__YOUR GOAL__: Nothing but the pictures should go missing; return all the entries below exactly.

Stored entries
# # # # #
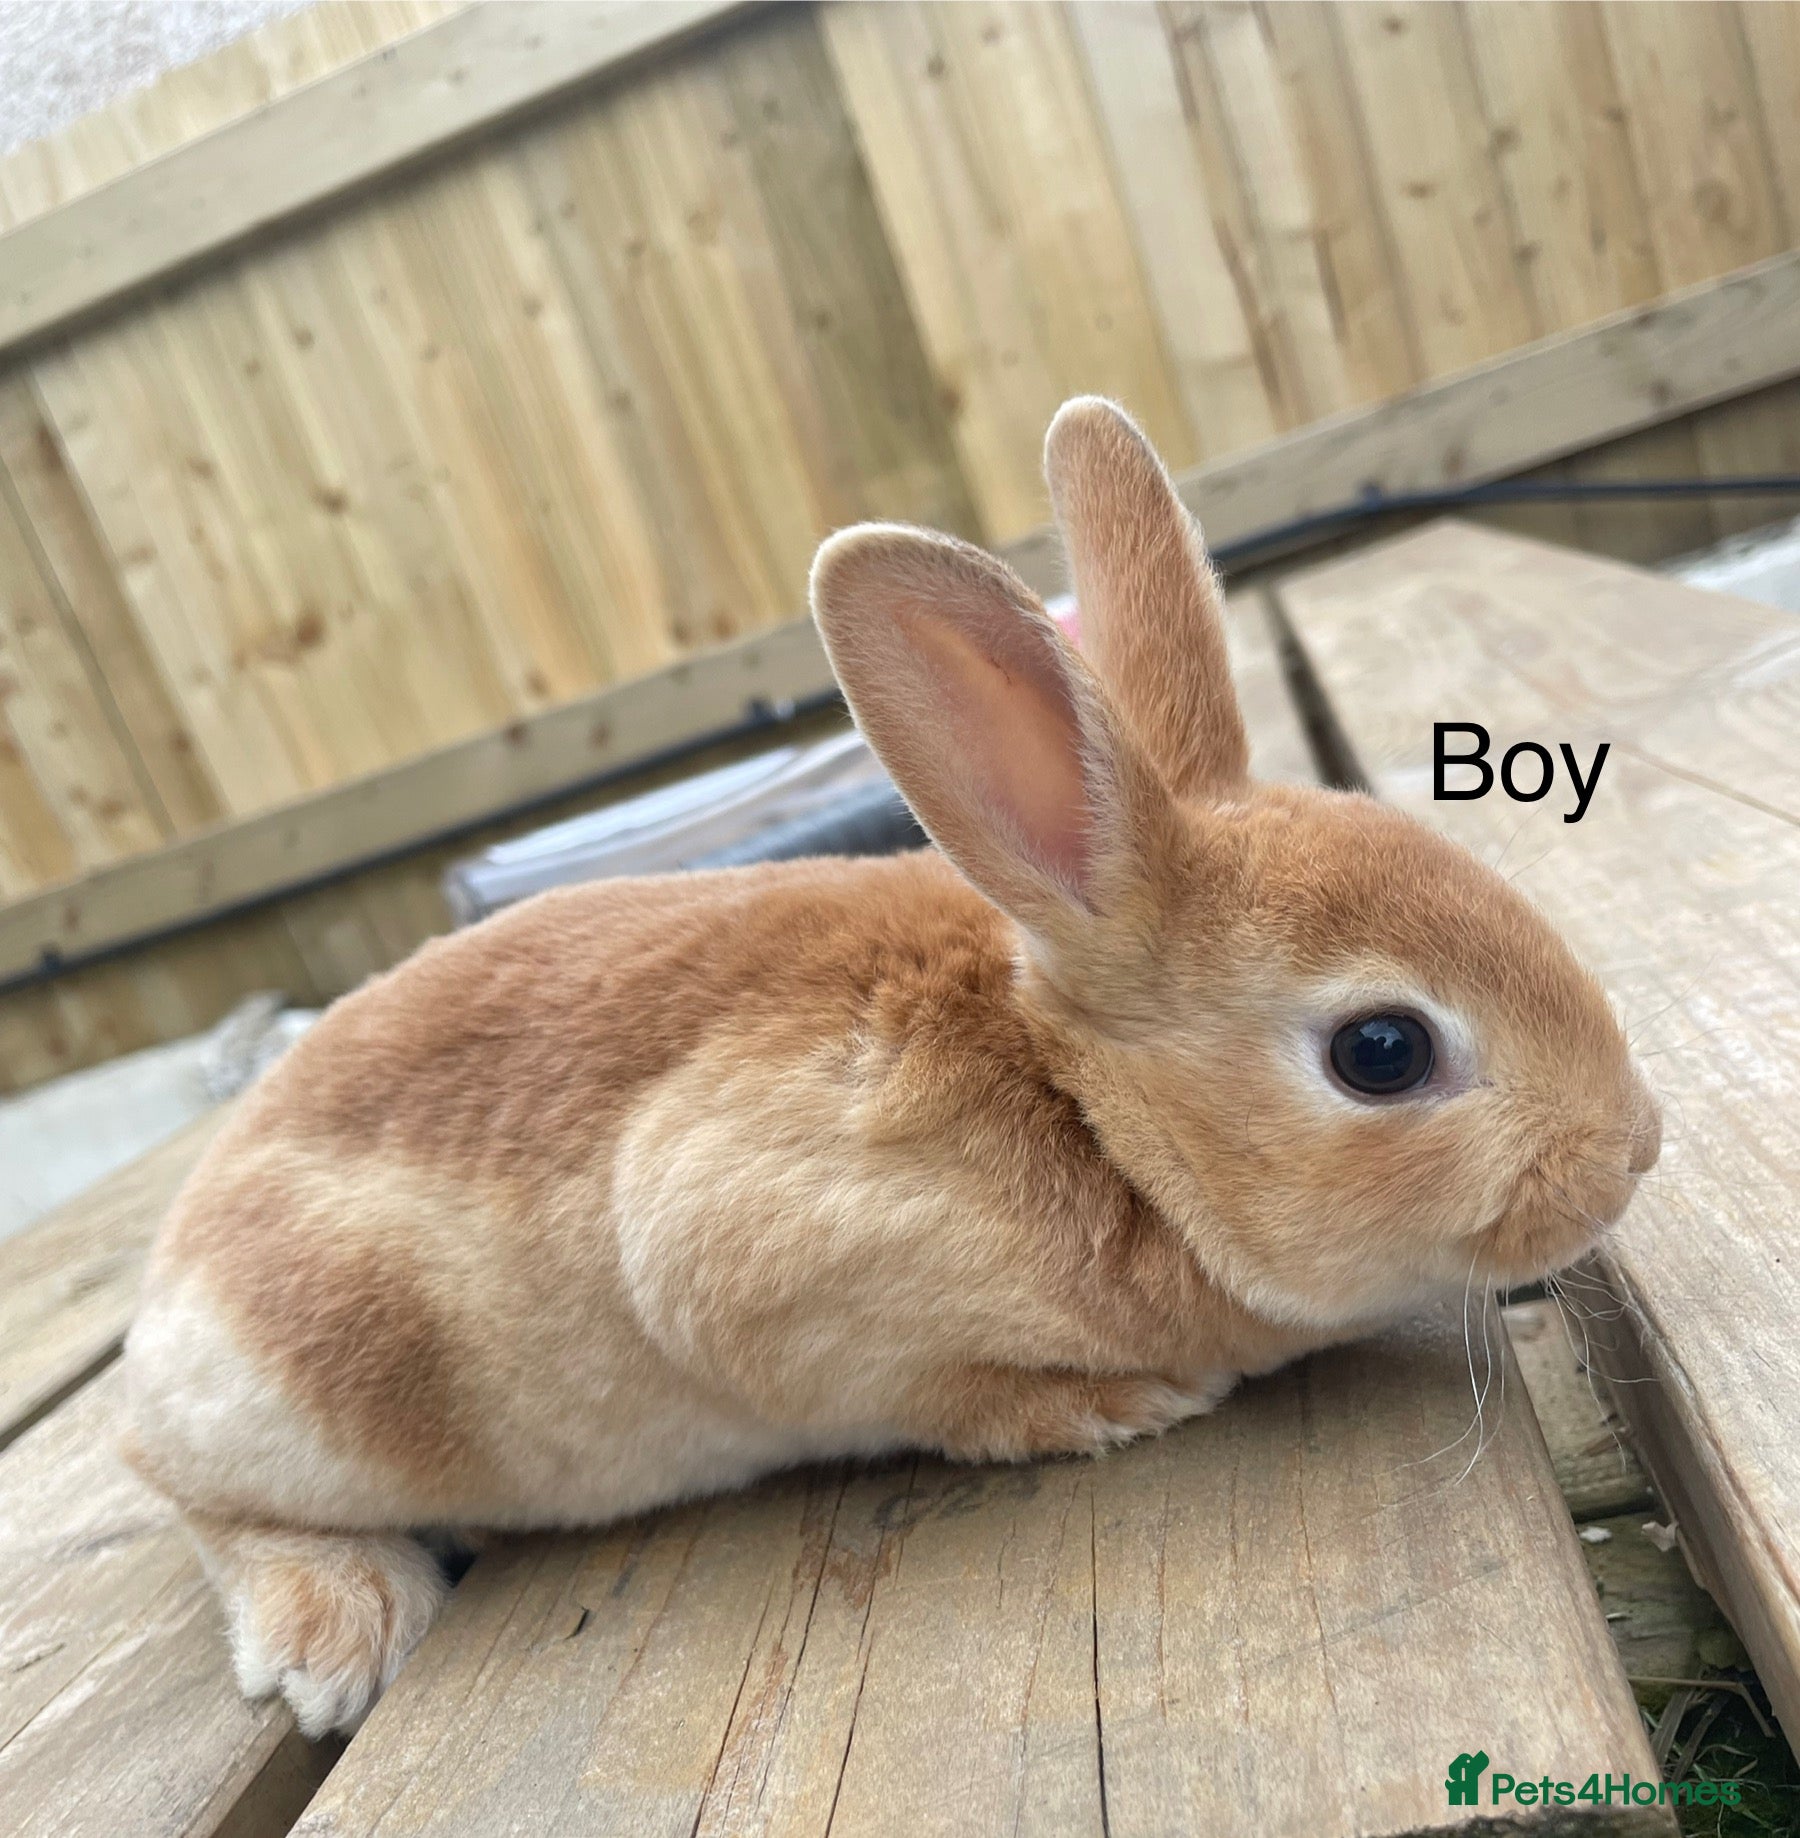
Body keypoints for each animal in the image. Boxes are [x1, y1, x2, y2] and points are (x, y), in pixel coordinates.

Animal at [122, 398, 1660, 1737]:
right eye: (1381, 1050)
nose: (1634, 1148)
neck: (1095, 1115)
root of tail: (177, 1272)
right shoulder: (750, 1262)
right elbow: (941, 1391)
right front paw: (1112, 1403)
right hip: (316, 1380)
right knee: (189, 1491)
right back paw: (336, 1629)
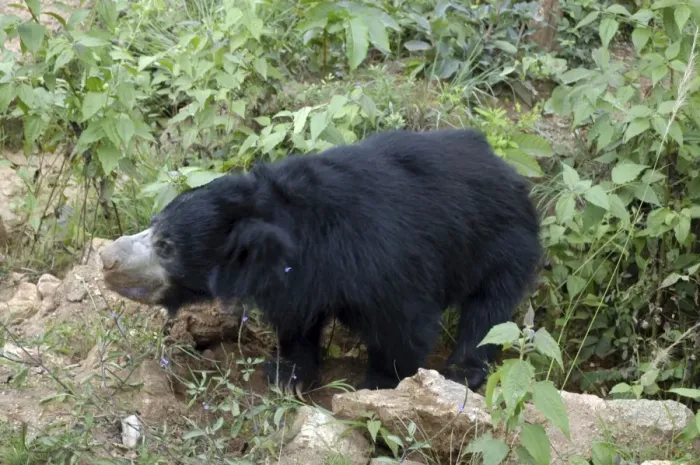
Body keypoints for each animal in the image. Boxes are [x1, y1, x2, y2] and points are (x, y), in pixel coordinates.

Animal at [99, 128, 542, 398]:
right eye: (153, 224)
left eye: (167, 245)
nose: (107, 258)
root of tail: (511, 172)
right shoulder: (299, 280)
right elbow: (298, 323)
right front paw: (288, 377)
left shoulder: (380, 263)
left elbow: (405, 327)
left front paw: (378, 386)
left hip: (503, 244)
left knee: (487, 313)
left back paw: (463, 372)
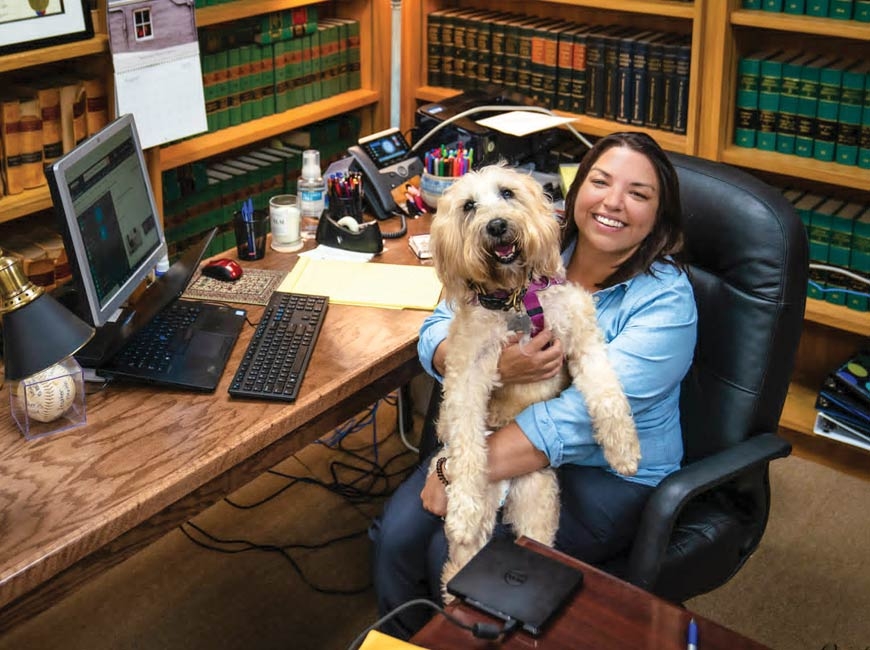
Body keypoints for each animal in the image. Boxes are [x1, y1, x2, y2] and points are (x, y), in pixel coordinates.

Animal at [430, 163, 640, 592]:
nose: (496, 226)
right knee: (459, 557)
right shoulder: (467, 376)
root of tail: (506, 489)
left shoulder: (583, 343)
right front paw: (461, 509)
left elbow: (608, 395)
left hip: (537, 501)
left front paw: (624, 451)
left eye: (507, 193)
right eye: (468, 206)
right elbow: (466, 441)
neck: (516, 297)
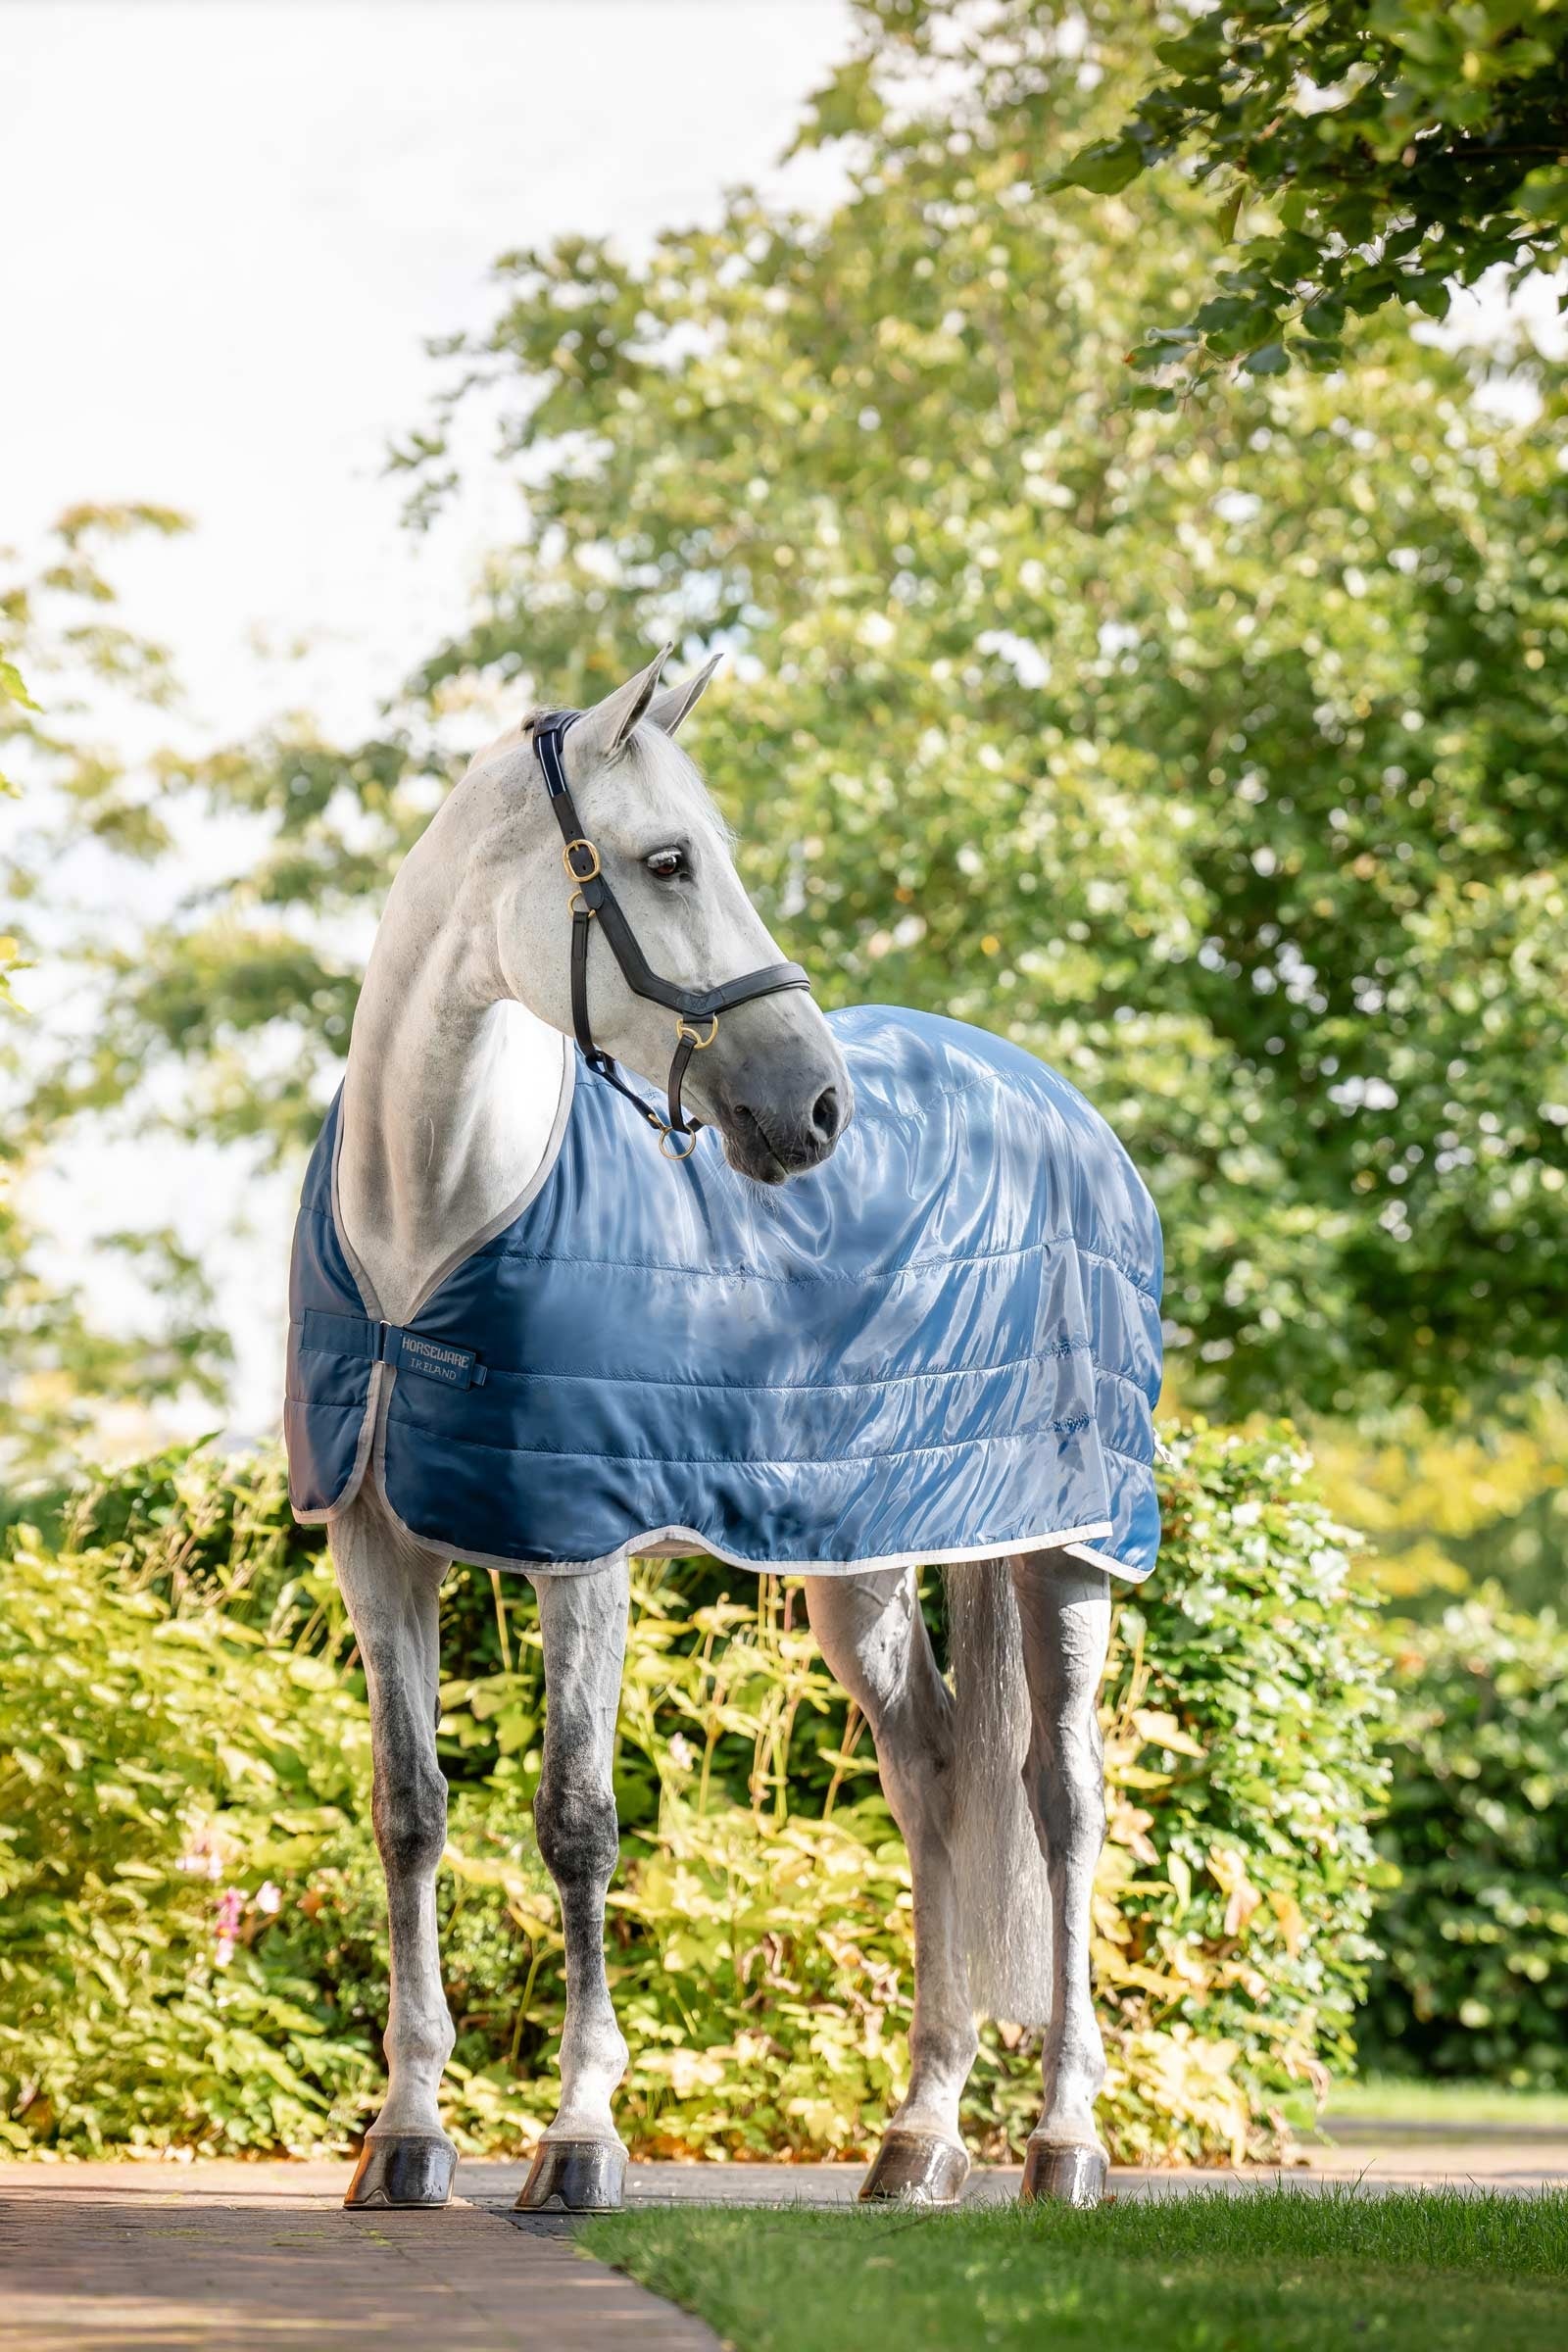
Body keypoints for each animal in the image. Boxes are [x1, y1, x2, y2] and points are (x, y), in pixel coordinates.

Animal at [284, 648, 1163, 2215]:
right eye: (668, 861)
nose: (813, 1109)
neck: (430, 1219)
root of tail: (1060, 1107)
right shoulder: (378, 1544)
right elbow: (409, 1812)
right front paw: (406, 2136)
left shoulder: (582, 1553)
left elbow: (576, 1822)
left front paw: (578, 2141)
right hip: (861, 1564)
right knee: (935, 1778)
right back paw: (917, 2140)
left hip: (1067, 1546)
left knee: (1061, 1803)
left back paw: (1062, 2143)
# # # # #
__FINISHED TASK__:
Body keypoints for each animal in the image. Boxes are [x1, y1, x2, y2] and points are (x, y), in pixel coordinates.

Animal at [122, 398, 1660, 1737]:
right eye: (1381, 1050)
nose: (1634, 1148)
neck: (1095, 1115)
root of tail: (177, 1272)
right shoulder: (750, 1262)
right elbow: (941, 1391)
right front paw: (1112, 1403)
right hip: (316, 1380)
right knee: (189, 1491)
right back paw: (336, 1629)
Body keypoints for each animal in the image. Boxes are [x1, y1, x2, y2] and points are (x, y), in pixel coordinates.

Animal at [99, 128, 542, 398]:
right eye: (153, 224)
left eye: (167, 245)
nose: (107, 258)
root of tail: (511, 172)
right shoulder: (299, 280)
right elbow: (298, 323)
right front paw: (288, 377)
left shoulder: (380, 263)
left elbow: (405, 327)
left front paw: (378, 386)
left hip: (503, 244)
left knee: (487, 313)
left back paw: (463, 372)
Body keypoints for each animal in the image. Boxes are [x1, y1, x2, y2] and points are (x, y), in pixel coordinates.

Animal at [430, 163, 640, 592]:
nose: (496, 226)
right knee: (459, 557)
right shoulder: (467, 376)
root of tail: (506, 489)
left shoulder: (583, 343)
right front paw: (461, 509)
left elbow: (608, 395)
left hip: (537, 501)
left front paw: (624, 451)
left eye: (507, 193)
right eye: (468, 206)
right elbow: (466, 441)
neck: (516, 297)
Body keypoints for each animal in the image. Boxes are [x1, y1, x2, y2] and points are (x, y), in pixel coordinates.

Animal at [284, 648, 1163, 2215]:
right eye: (668, 861)
nose: (813, 1109)
neck: (430, 1219)
root of tail: (1060, 1107)
right shoulder: (378, 1544)
right elbow: (409, 1812)
right front paw: (406, 2136)
left shoulder: (582, 1553)
left elbow: (576, 1822)
left front paw: (578, 2141)
right hip: (861, 1564)
right knee: (935, 1778)
right back paw: (917, 2140)
left hip: (1067, 1546)
left knee: (1061, 1803)
left back paw: (1062, 2143)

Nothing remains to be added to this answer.